(Dataset records)
★ ★ ★ ★ ★
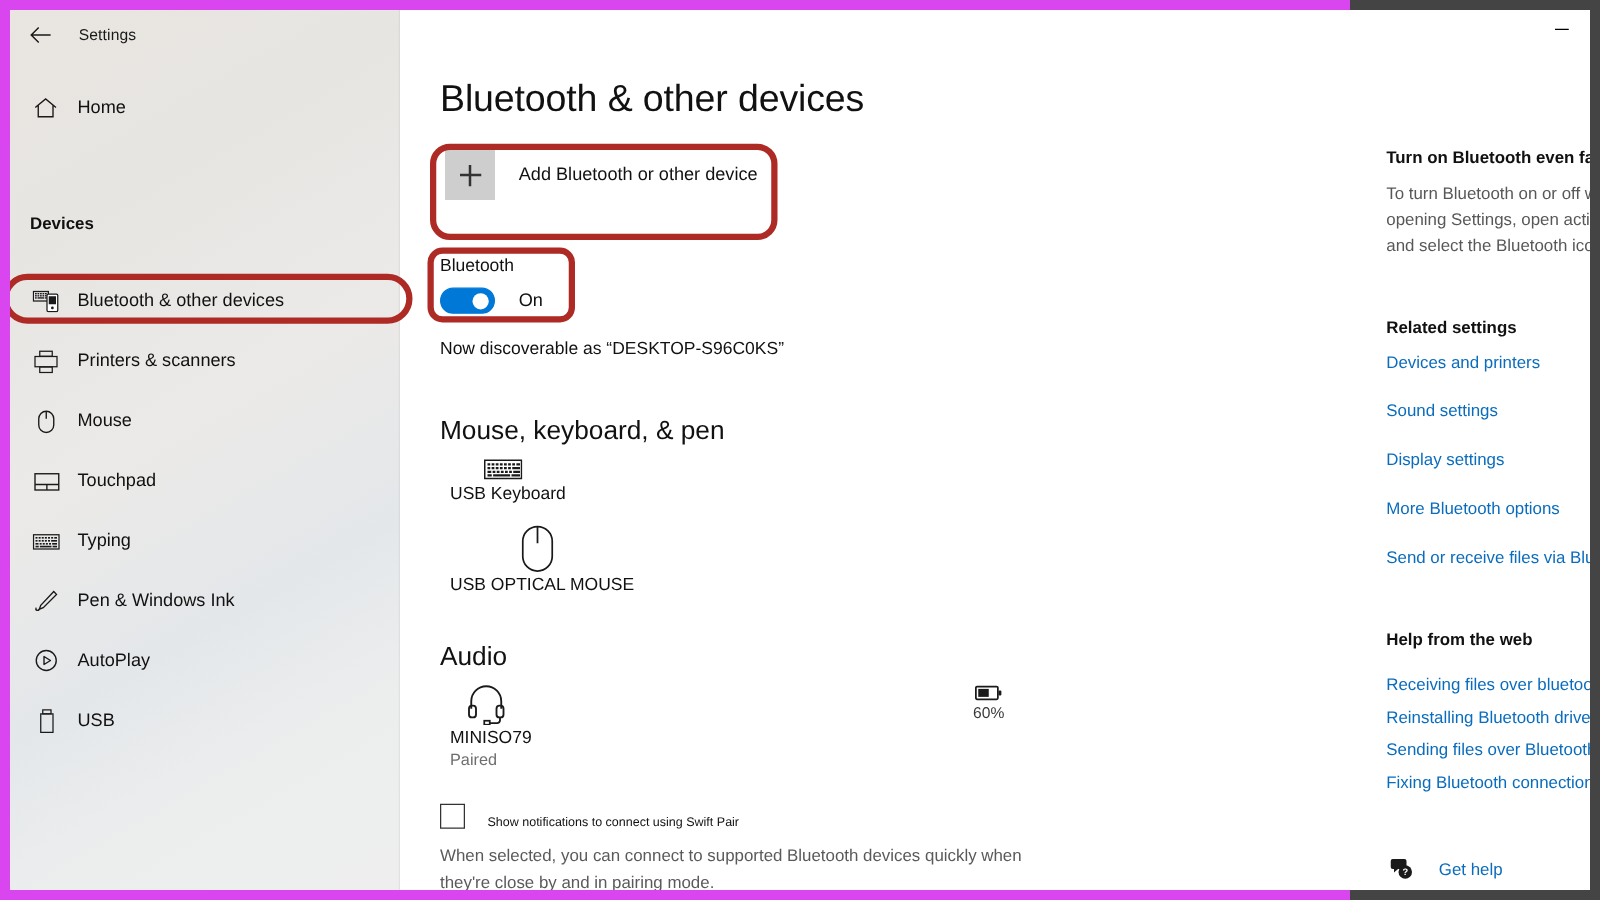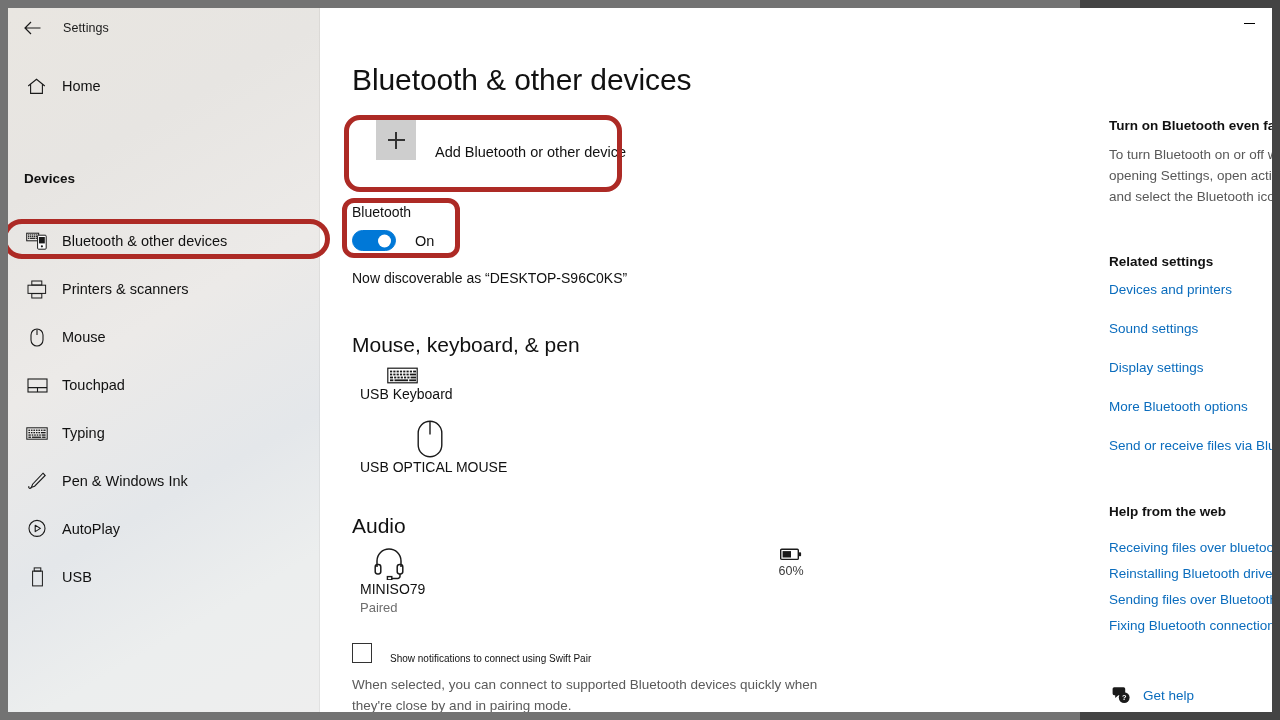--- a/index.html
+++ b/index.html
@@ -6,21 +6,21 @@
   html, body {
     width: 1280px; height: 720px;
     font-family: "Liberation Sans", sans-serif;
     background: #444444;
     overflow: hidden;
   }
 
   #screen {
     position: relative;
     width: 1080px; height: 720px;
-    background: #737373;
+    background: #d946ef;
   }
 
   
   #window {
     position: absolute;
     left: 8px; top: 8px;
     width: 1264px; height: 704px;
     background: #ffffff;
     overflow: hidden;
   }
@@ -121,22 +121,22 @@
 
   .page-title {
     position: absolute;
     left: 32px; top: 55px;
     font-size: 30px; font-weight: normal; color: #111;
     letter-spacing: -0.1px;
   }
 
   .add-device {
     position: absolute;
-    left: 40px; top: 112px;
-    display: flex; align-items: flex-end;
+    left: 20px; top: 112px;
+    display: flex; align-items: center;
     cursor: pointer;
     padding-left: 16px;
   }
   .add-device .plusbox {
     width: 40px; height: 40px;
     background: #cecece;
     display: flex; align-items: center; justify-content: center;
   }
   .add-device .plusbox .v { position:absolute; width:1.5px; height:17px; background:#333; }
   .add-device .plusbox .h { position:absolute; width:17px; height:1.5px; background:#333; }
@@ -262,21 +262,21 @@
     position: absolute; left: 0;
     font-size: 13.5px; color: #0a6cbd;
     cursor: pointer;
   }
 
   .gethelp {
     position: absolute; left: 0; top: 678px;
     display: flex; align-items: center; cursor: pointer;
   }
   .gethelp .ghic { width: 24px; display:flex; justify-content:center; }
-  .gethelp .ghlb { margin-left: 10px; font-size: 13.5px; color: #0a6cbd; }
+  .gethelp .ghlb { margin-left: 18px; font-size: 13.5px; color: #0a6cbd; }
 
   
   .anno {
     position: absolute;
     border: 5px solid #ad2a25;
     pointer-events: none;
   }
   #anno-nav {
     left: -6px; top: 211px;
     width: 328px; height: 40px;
★ ★ ★ ★ ★
- Request: Without the pictures, write out every entry exactly as it appears.

- The answer:
--- a/index.html
+++ b/index.html
@@ -6,21 +6,21 @@
   html, body {
     width: 1280px; height: 720px;
     font-family: "Liberation Sans", sans-serif;
     background: #444444;
     overflow: hidden;
   }
 
   #screen {
     position: relative;
     width: 1080px; height: 720px;
-    background: #737373;
+    background: #d946ef;
   }
 
   
   #window {
     position: absolute;
     left: 8px; top: 8px;
     width: 1264px; height: 704px;
     background: #ffffff;
     overflow: hidden;
   }
@@ -121,22 +121,22 @@
 
   .page-title {
     position: absolute;
     left: 32px; top: 55px;
     font-size: 30px; font-weight: normal; color: #111;
     letter-spacing: -0.1px;
   }
 
   .add-device {
     position: absolute;
-    left: 40px; top: 112px;
-    display: flex; align-items: flex-end;
+    left: 20px; top: 112px;
+    display: flex; align-items: center;
     cursor: pointer;
     padding-left: 16px;
   }
   .add-device .plusbox {
     width: 40px; height: 40px;
     background: #cecece;
     display: flex; align-items: center; justify-content: center;
   }
   .add-device .plusbox .v { position:absolute; width:1.5px; height:17px; background:#333; }
   .add-device .plusbox .h { position:absolute; width:17px; height:1.5px; background:#333; }
@@ -262,21 +262,21 @@
     position: absolute; left: 0;
     font-size: 13.5px; color: #0a6cbd;
     cursor: pointer;
   }
 
   .gethelp {
     position: absolute; left: 0; top: 678px;
     display: flex; align-items: center; cursor: pointer;
   }
   .gethelp .ghic { width: 24px; display:flex; justify-content:center; }
-  .gethelp .ghlb { margin-left: 10px; font-size: 13.5px; color: #0a6cbd; }
+  .gethelp .ghlb { margin-left: 18px; font-size: 13.5px; color: #0a6cbd; }
 
   
   .anno {
     position: absolute;
     border: 5px solid #ad2a25;
     pointer-events: none;
   }
   #anno-nav {
     left: -6px; top: 211px;
     width: 328px; height: 40px;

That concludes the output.